In light of the various pronouncements given by the Courts in India, it can be said that the
concept of Plea Bargaining in India has two sides of interpretations and perceptions.
Even the Supreme Court has upheld that delay of one year in the commencement of trial is
bad enough; how much worse could it be when the delay is as long as three or five or seven
to ten years or more. Speedy trial is the essence of criminal justice and there is no doubt that
delays in trial itself constitutes denial of justice. Initially, the concept of plea- bargaining was
criticized by a group of society including legal experts and intellectuals by stating that it will
demoralize the public confidence in criminal justice system and also lead to lesser penalties
to rich class, conviction of innocent people and therefore, it has become disputed concept
now.
Today, it is used by all great countries like USA, Europe, Canada and some authorities stated
that the prevalent conditions in India are very different from US, even then to meet out the
huge backlog of cases in India and ultimately it will have to be done with the consent of both
the parties i.e., accused and prosecution, then what undermines? Therefore, India cannot
abstain itself for this law. This practice has been accepted by Indian Judiciary.

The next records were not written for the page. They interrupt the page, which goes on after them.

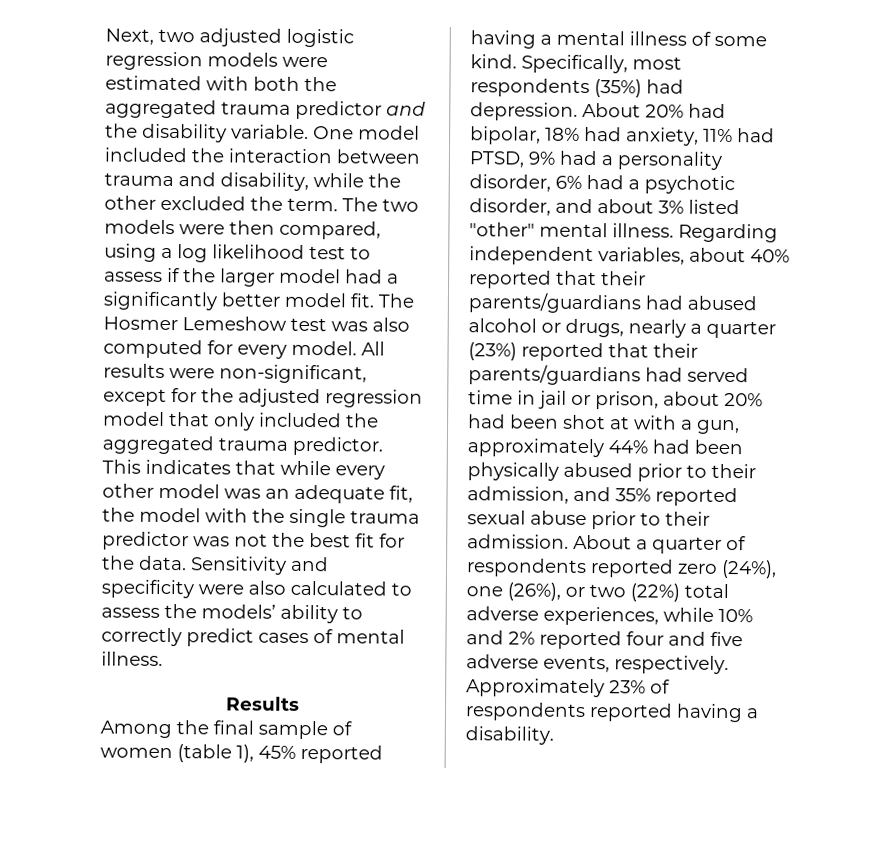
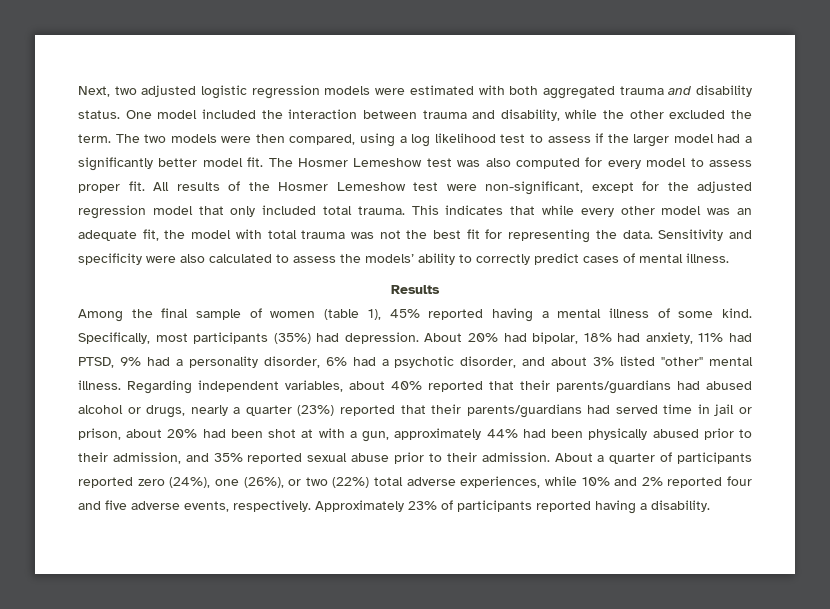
[304,76,337,92] [105,99,426,120] [105,123,309,143] the aggregated trauma predictor and the disability variable. -> [542,85,753,99] [78,110,120,119] aggregated trauma and disability status.
[291,340,385,356] [103,363,165,378] model. All results -> [646,158,752,167] [78,181,438,193] model to assess proper fit. All results of the Hosmer Lemeshow test
[346,413,379,428] [102,435,383,456] the aggregated trauma predictor. -> [323,206,405,215] total trauma.
[252,508,420,528] [102,531,189,551] the single trauma predictor -> [267,230,346,239] total trauma
(405, 540) none -> [508,229,591,243] representing
[470,78,590,98] respondents -> [193,332,269,344] participants
[466,558,587,578] respondents -> [677,452,753,464] participants
[465,702,586,721] respondents -> [457,500,532,512] participants

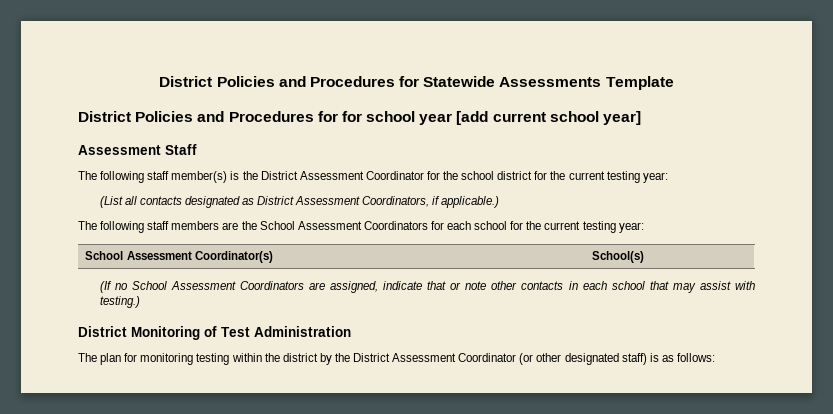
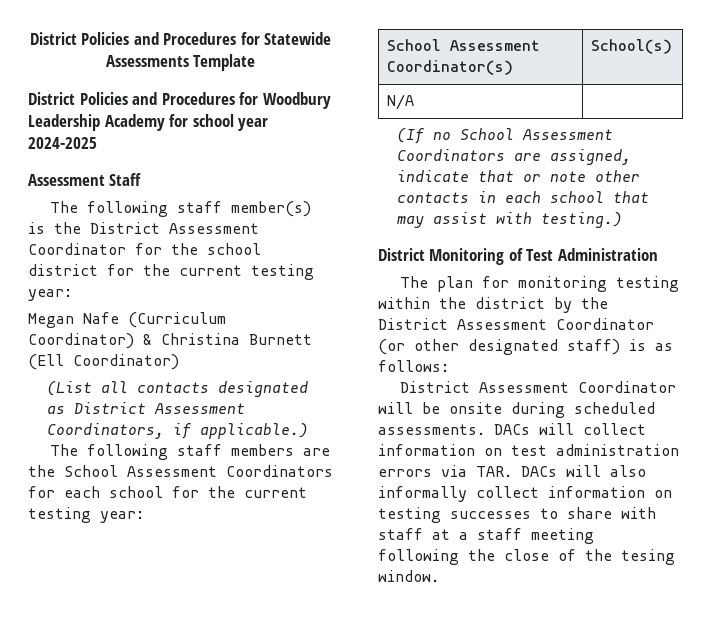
[341,111,642,125] for school year [add current school year] -> [262,92,331,109] [28,114,269,131] [28,137,97,149] Woodbury Leadership Academy for school year 2024-2025
(668, 177) none -> [28,312,226,328] [28,333,312,349] [28,354,179,370] // Megan Nafe (Curriculum Coordinator) & Christina Burnett (Ell Coordinator)
(645, 257) none -> [386,94,414,110] // N/A |
(715, 357) none -> [400,381,677,393] [378,402,655,418] [378,423,646,435] [378,444,679,456] [378,465,646,477] [378,486,672,502] [378,507,656,523] [378,528,594,544] [378,549,675,565] [378,570,439,582] // District Assessment Coordinator will be onsite during scheduled assessments. DACs will collect information on test administration errors via TAR. DACs will also informally collect information on testing successes to share with staff at a staff meeting following the close of the tesing window.

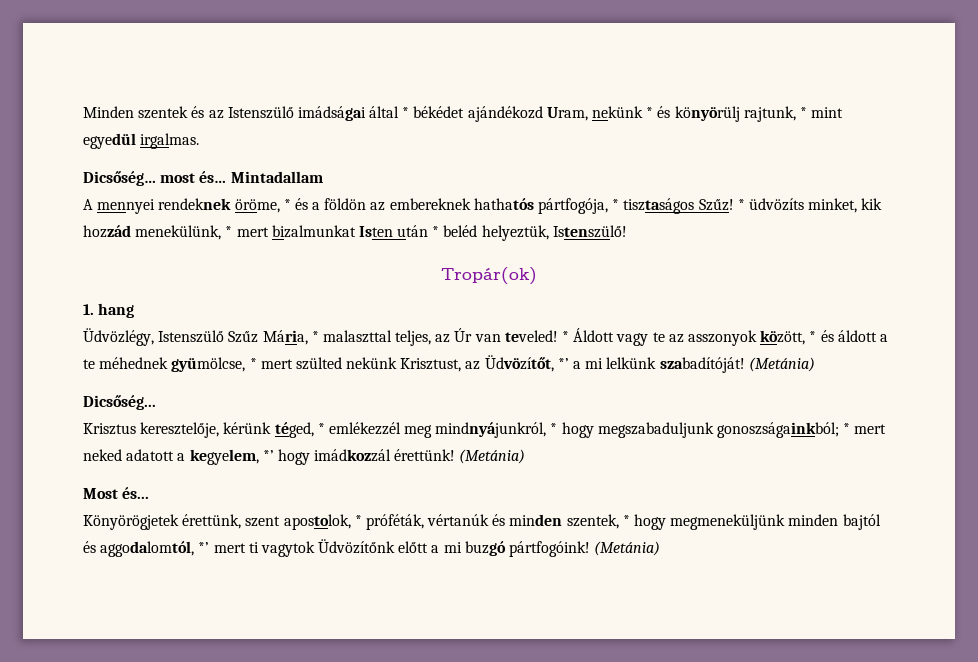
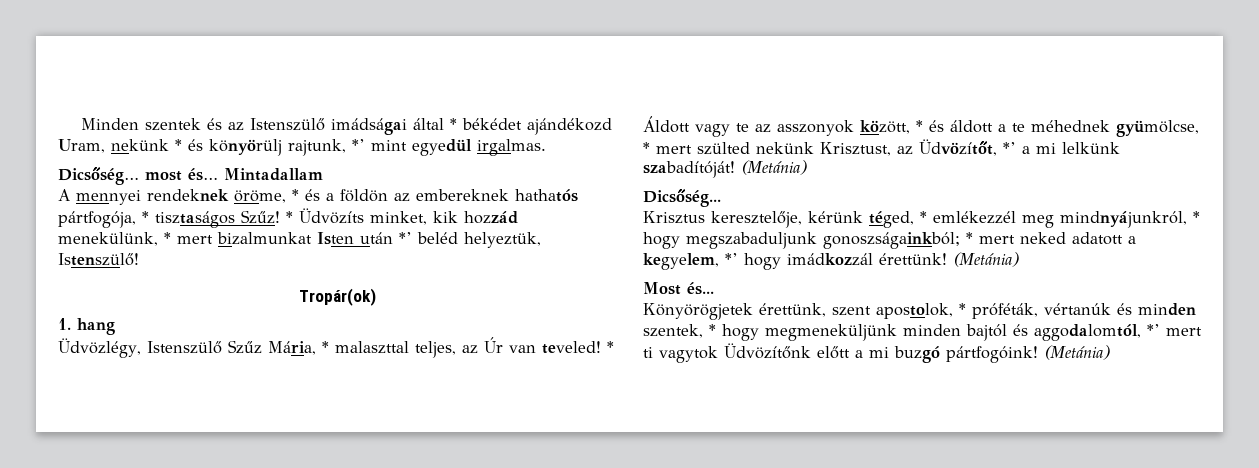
[799,107,807,118] * -> [352,139,365,151] *’
[748,198,804,211] üdvözíts -> [299,208,364,224] Üdvözíts
[432,226,440,237] * -> [399,232,412,244] *’

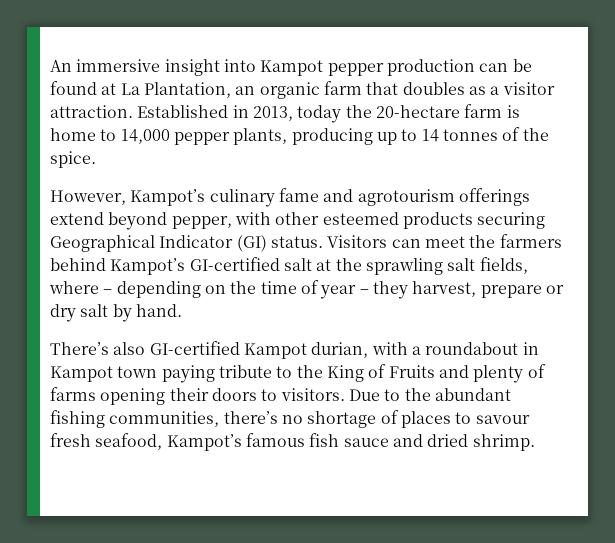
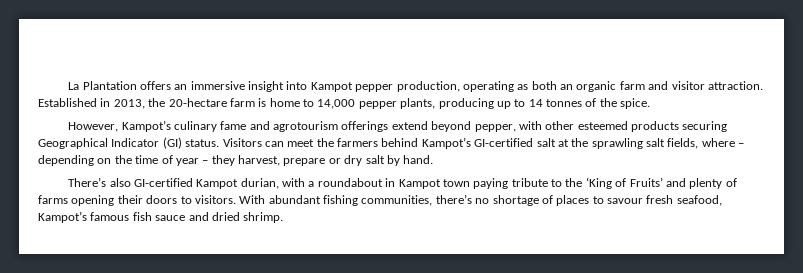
[50,60,72,72] An -> [68,81,188,90] La Plantation offers an
[386,59,532,76] [50,81,500,99] production can be found at La Plantation, an organic farm that doubles as a -> [396,81,669,92] production, operating as both an organic farm and
[297,105,342,123] today -> (145, 104) none
[326,364,435,382] King of Fruits -> [585,177,663,189] ‘King of Fruits’
[348,388,431,401] Due to the -> [239,195,266,204] With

It can reduce
the heavy backlog of cases in Indian courts; as it requires today and we hope that
overburdened criminal courts will soon get a relief with it and rate of disposing will become
rapid.
According to the view of a Judge of Delhi High Court ‘over three crore cases are pending in
Indian courts. Plea-bargaining will solve cases involving petty offences and the courts will
concentrate on more serious offences.
However, the criminal justice system has reformed over time and has made plea bargaining
conducive to the legal and social standards.
With the tremendous number of criminal cases stacking up the courts, the concept of Plea
Bargaining is imperative as it provides for the fast and expeditious means of disposing of
cases. When the process is complete and the quantum of punishment and possibility of the
probation is finished, we can say that the victims are not the forgotten actor rather they have
become a key player in the criminal justice system.